• **Trecho do texto**
-=-=-=-=-

Ajuste fiscal dificulta governo financiar projetos eleitoreiros
O anúncio do Tesouro de que o governo federal terá para gastar em 2025 um montante extra de R$ 138,3 bilhões em relação ao disponível deste ano, conforme as regras do arcabouço fiscal, seria uma boa notícia para o presidente Luiz Inácio Lula da Silva (PT), que quer entregar realizações na segunda metade do seu terceiro mandato com alvos eleitoreiros. O problema é que esse aparente ganho no caixa já está ameaçado pelo avanço desenfreado das despesas fixas do Executivo, o que impõe a necessidade de congelamentos e cortes em quase todos os ministérios.
Economistas preveem que não haverá crescimento de receita suficiente para cobrir os crescentes rombos fiscais e que as contas públicas estarão exauridas até o fim de 2026, conforme já havia alertado a ministra do Planejamento, Simone Tebet. Nesse quadro de aperto, até mesmo as emendas parlamentares poderão ser represadas, com todo o desgaste que isso acarretaria à gestão petista.
Outro complicador político a ser intensificado pelo desencontro de receitas e despesas é a briga entre os ministros da Fazenda, Fernando Haddad, e da Casa Civil, Rui Costa, por verbas, sobretudo as reservadas para obras do Plano de Aceleração do Crescimento (PAC).
Os ministros da Fazenda, Planejamento e Casa Civil, além da titular da pasta da Gestão, de Esther Dweck, já vinham lidando com o aumento das pressões por gastos com foco eleitoreiro, em razão da autorização de Lula para Haddad levar adiante os cortes no Orçamento para ajustar à meta de déficit zero em 2024.
A expectativa é de que o detalhamento dos cortes no Orçamento da União produza embates internos e pontuais, com Rui Costa exigindo a preservação de alguns projetos de investimento em curso das inevitáveis “tesouradas”. Essa tendência deve se repetir nos próximos anos, agravada pela proximidade das eleições de 2026.

-=-=-=-=-

• **Atividade 1**
Com base no texto sobre o ajuste fiscal, responda:
(a) Qual montante extra o governo federal terá para gastar em 2025, segundo o Tesouro?
(b) Qual ministra havia alertado que as contas públicas estariam exauridas até o fim de 2026?
(c) Quais ministros disputam verbas, sobretudo as reservadas para obras do PAC?
• **Atividade 2**
Traduza para o inglês a seguinte frase do texto sobre o ajuste fiscal: "Essa tendência deve se repetir nos próximos anos, agravada pela proximidade das eleições de 2026."
• **Atividade 3**
Prossiga com o texto sobre o ajuste fiscal a partir de sua última frase.
A listagem não é necessária para realizar nenhuma das atividades.

• **Dados registrados**
-=-=-=-=-

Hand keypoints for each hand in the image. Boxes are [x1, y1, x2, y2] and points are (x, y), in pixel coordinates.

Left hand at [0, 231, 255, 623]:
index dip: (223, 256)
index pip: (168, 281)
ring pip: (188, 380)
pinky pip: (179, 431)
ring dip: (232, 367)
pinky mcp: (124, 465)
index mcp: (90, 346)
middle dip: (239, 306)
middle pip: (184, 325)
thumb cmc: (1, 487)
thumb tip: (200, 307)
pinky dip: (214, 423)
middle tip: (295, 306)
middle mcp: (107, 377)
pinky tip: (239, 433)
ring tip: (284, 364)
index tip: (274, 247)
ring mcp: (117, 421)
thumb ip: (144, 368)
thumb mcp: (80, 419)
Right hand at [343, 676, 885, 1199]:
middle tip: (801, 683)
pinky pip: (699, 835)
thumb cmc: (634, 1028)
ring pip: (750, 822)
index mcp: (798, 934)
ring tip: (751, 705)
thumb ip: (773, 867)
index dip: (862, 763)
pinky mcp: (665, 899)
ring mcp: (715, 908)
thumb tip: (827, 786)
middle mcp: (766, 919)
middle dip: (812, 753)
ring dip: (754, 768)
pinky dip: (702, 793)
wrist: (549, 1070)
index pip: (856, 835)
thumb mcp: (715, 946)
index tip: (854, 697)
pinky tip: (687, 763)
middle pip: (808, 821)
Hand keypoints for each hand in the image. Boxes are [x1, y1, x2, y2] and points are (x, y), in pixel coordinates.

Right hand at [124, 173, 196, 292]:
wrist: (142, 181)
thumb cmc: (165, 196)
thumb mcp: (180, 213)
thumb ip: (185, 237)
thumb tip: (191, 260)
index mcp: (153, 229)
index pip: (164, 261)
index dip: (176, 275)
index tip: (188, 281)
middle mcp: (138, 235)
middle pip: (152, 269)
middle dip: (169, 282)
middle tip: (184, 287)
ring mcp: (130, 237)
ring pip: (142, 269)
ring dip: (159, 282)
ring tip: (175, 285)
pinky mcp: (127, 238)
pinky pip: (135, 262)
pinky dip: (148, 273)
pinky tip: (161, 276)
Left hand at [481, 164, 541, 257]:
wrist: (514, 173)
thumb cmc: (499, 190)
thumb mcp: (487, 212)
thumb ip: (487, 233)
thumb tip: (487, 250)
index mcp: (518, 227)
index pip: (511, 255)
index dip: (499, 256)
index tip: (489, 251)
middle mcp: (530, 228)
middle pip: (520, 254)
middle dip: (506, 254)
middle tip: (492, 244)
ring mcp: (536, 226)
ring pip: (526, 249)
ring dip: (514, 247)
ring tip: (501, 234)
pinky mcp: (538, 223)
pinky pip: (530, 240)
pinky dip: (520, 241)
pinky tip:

-=-=-=-=-

• **Resposta esperada 1**
(a) R$ 138,3 bilhões em relação ao disponível deste ano.
(b) A ministra do Planejamento, Simone Tebet.
(c) Fernando Haddad, ministro da Fazenda, e Rui Costa, ministro da Casa Civil.

• **Resposta esperada 2**
This trend is expected to recur in the coming years, aggravated by the proximity of the 2026 elections.

• **Resposta esperada 3**
Recursos extras no Orçamento servirão para conter avanço do rombo fiscal
Os recursos extras no Orçamento devem-se a mecanismos do arcabouço que permitem ao governo aumentar gastos nos primeiros dois anos de sua vigência. Em 2024, sob a justificativa de compensar a desoneração dos combustíveis de 2022, o governo pode ampliar despesas até o limite máximo permitido, até 2,5% acima da inflação. Em 2025, um crédito suplementar gerado pela inflação do segundo semestre de 2023 pode ser incorporado à base de gastos.
Para o cientista político Ismael Almeida, o governo encontra-se em uma situação difícil, na qual é praticamente impossível realizar qualquer entrega relevante até 2026. “Tudo indica que o objetivo agora passou a ser impedir um prolongamento dos sucessivos déficits fiscais, sob o risco de o governo se inviabilizar de vez”, afirmou.
Em sua opinião, para manter a máquina pública funcionando com os gastos obrigatórios, os R$ 138,3 bilhões acrescidos no Orçamento de 2025 já estão comprometidos com a tentativa de equilibrar as contas.
“Com isso, não há novas realizações em tempo de serem capitalizadas na eleição presidencial. Algo que poderia impulsionar esse objetivo seria justamente as grandes obras do PAC, mas o programa também já está sendo contingenciado”, observou.
O maior entrave para o governo se beneficiar dos aumentos de receita e acessar os recursos adicionados ao Orçamento está no fato de que os ganhos precisam acomodar a expansão de benefícios obrigatórios, assim como as demandas por investimentos diretos e gastos livres, também chamados de discricionários, além de emendas parlamentares, e os mínimos constitucionais de Saúde e Educação.
Nesse sentido, um dos principais pesos sobre o Orçamento é o aumento do salário-mínimo, ao custo de R$ 35,3 bilhões, enquanto a correção dos benefícios acima do piso pode adicionar R$ 19,5 bilhões.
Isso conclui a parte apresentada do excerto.